* **Source material**

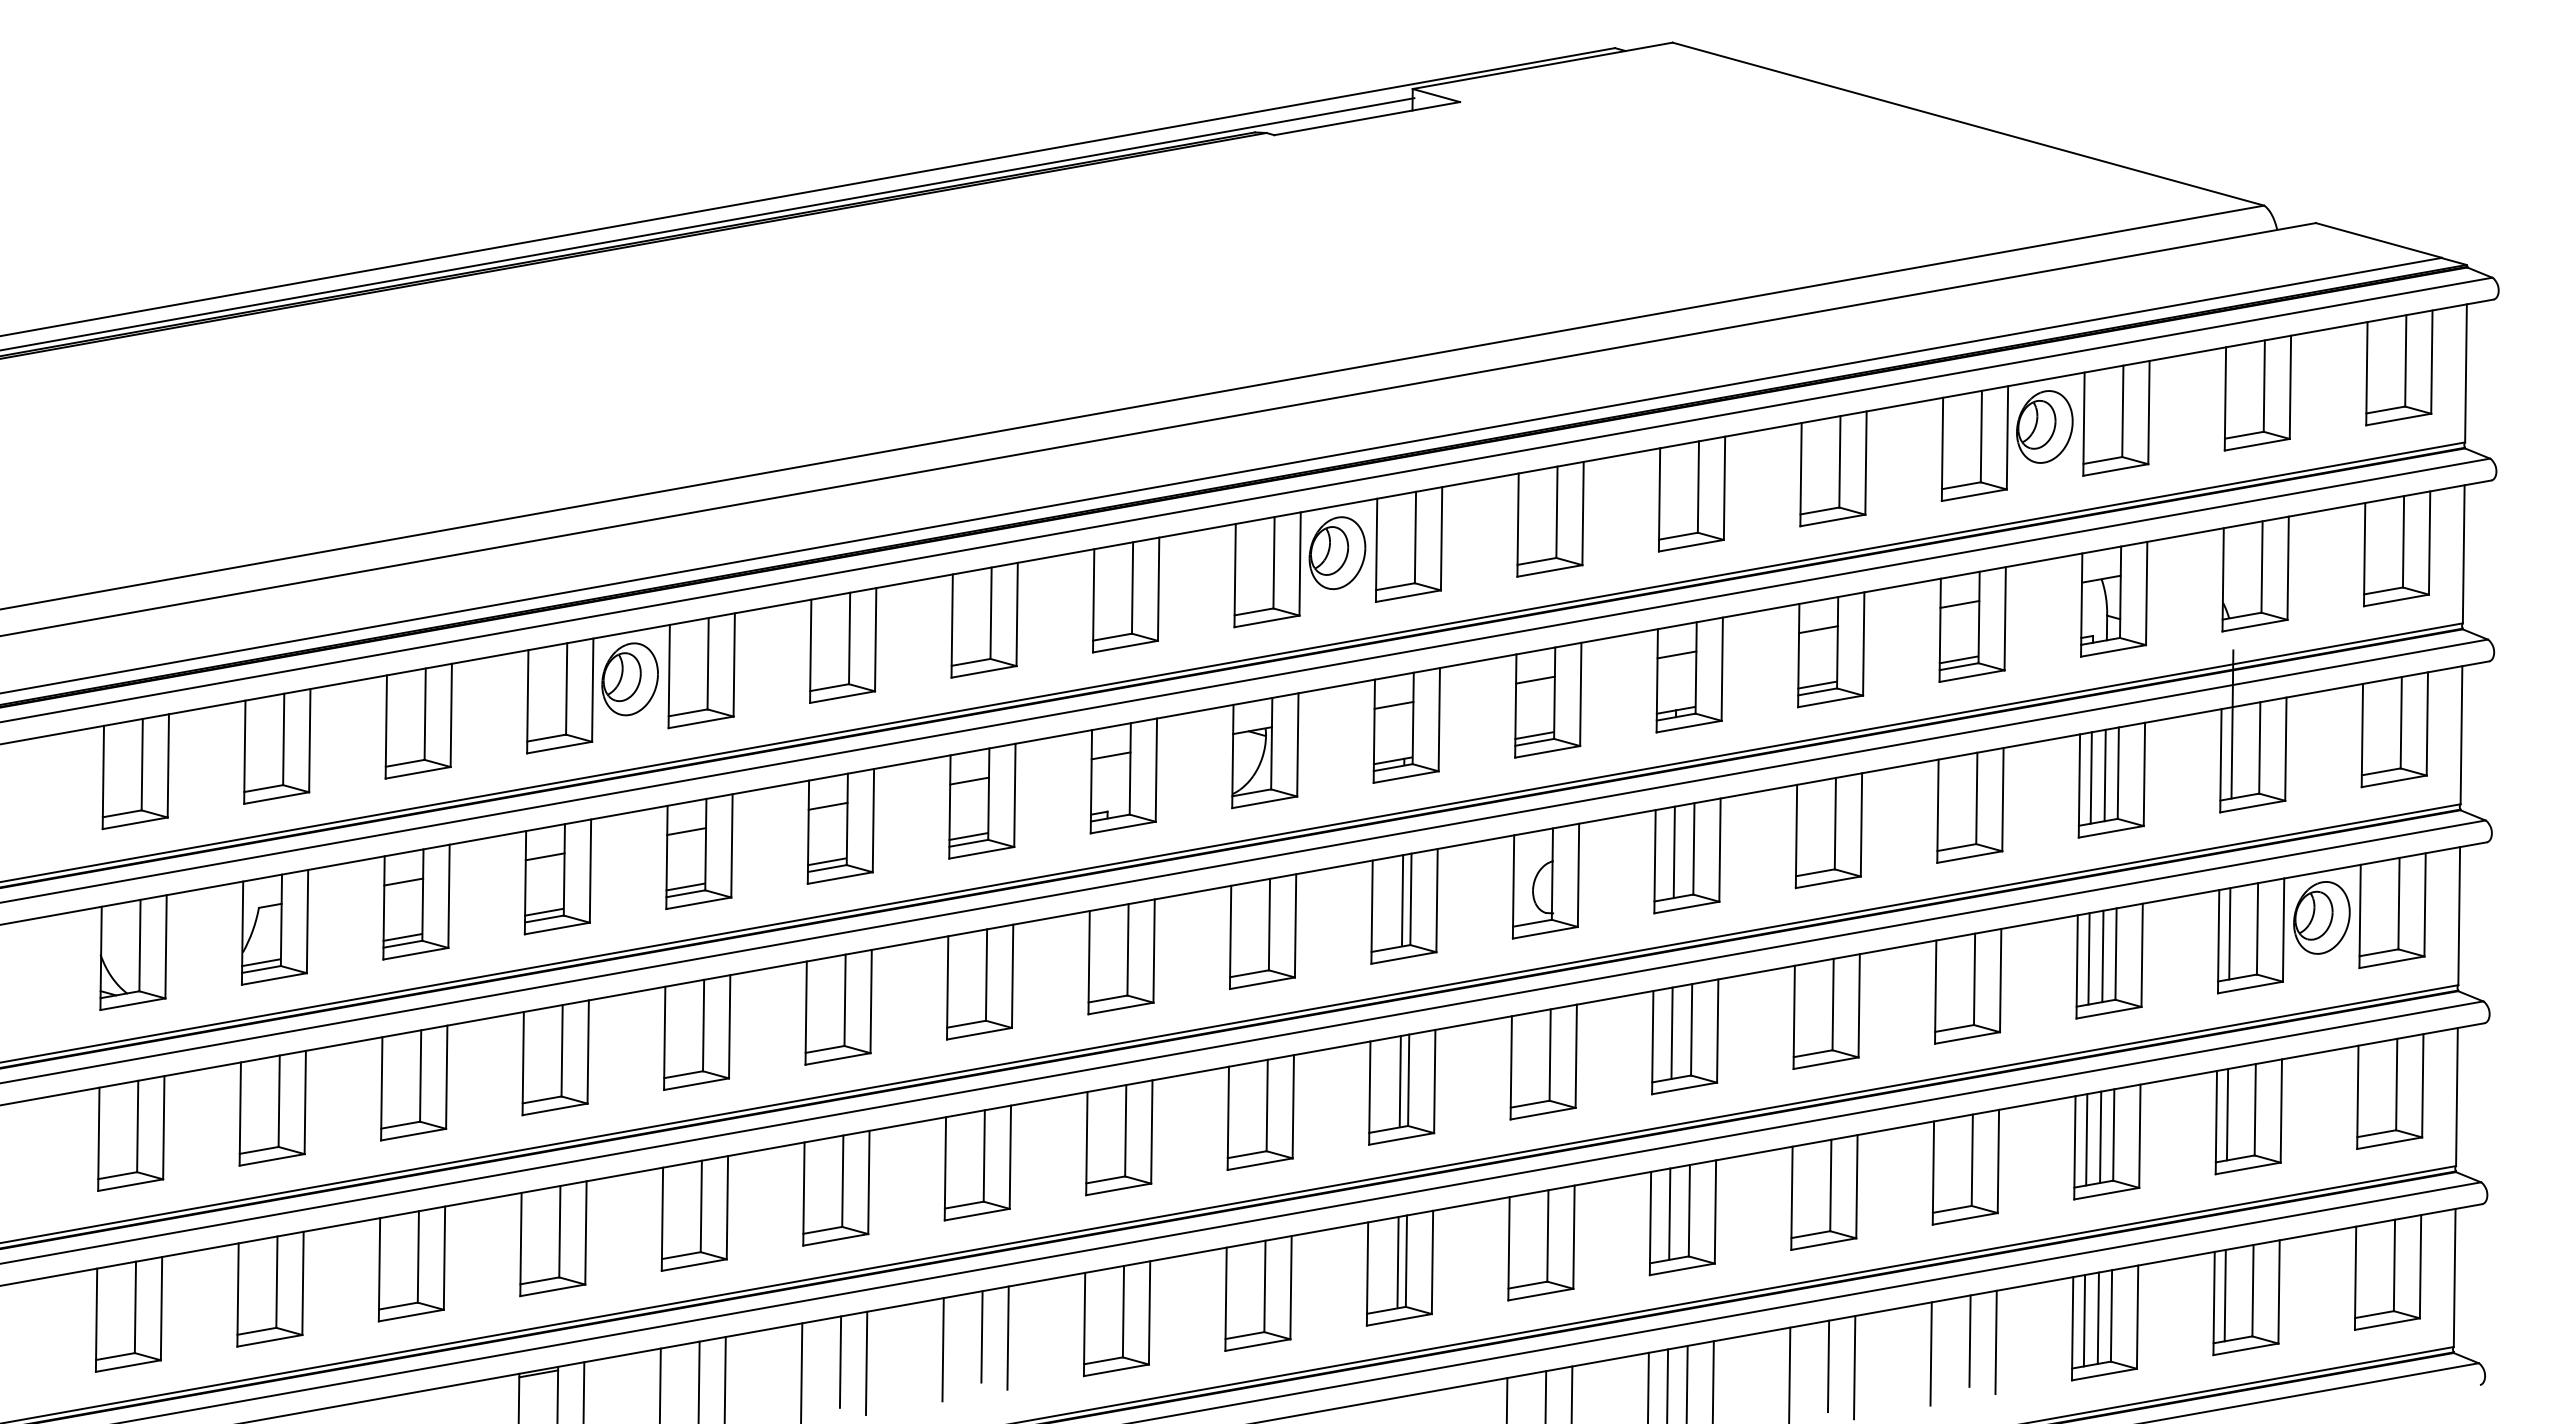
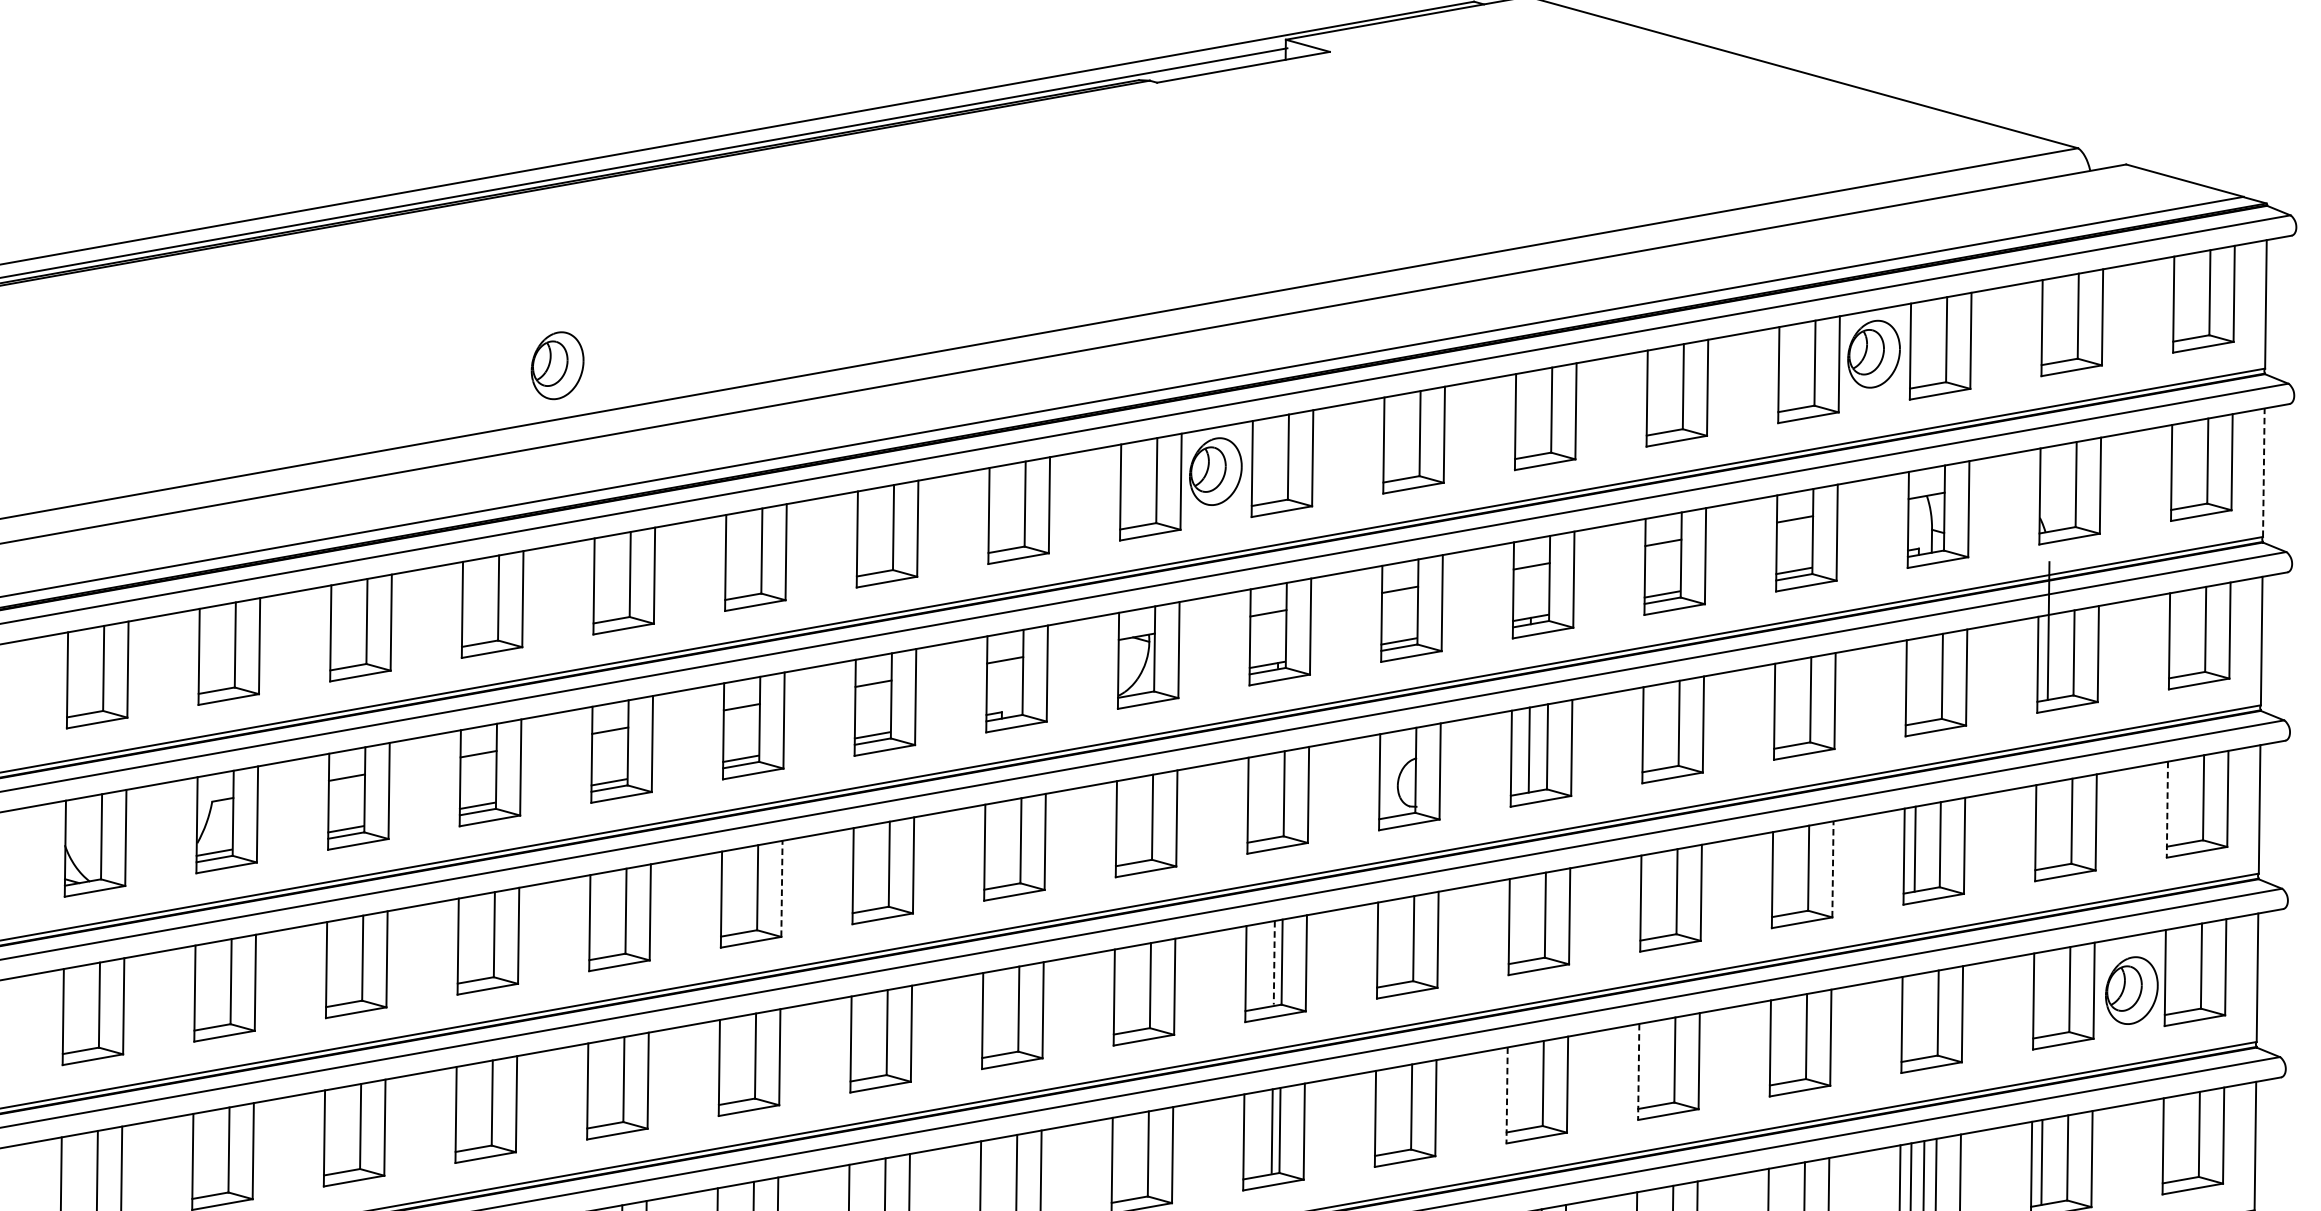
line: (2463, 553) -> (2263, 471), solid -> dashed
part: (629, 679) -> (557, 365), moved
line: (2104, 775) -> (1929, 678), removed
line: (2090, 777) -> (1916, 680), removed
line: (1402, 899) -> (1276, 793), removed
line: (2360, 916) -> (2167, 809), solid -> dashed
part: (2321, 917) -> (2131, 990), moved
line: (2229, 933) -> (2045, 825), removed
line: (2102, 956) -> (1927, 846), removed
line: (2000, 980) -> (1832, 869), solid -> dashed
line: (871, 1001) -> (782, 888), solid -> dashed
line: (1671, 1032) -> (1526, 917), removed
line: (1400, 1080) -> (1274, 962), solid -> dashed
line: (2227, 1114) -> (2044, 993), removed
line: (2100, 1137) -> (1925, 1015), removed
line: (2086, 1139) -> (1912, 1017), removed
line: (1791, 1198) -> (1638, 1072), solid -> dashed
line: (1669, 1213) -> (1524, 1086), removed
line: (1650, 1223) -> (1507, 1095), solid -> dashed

* **What to work on**
Give back the material above exactly, but without its images.

* **Task result**
line: (2463, 553) -> (2263, 471), solid -> dashed
part: (629, 679) -> (557, 365), moved
line: (2104, 775) -> (1929, 678), removed
line: (2090, 777) -> (1916, 680), removed
line: (1402, 899) -> (1276, 793), removed
line: (2360, 916) -> (2167, 809), solid -> dashed
part: (2321, 917) -> (2131, 990), moved
line: (2229, 933) -> (2045, 825), removed
line: (2102, 956) -> (1927, 846), removed
line: (2000, 980) -> (1832, 869), solid -> dashed
line: (871, 1001) -> (782, 888), solid -> dashed
line: (1671, 1032) -> (1526, 917), removed
line: (1400, 1080) -> (1274, 962), solid -> dashed
line: (2227, 1114) -> (2044, 993), removed
line: (2100, 1137) -> (1925, 1015), removed
line: (2086, 1139) -> (1912, 1017), removed
line: (1791, 1198) -> (1638, 1072), solid -> dashed
line: (1669, 1213) -> (1524, 1086), removed
line: (1650, 1223) -> (1507, 1095), solid -> dashed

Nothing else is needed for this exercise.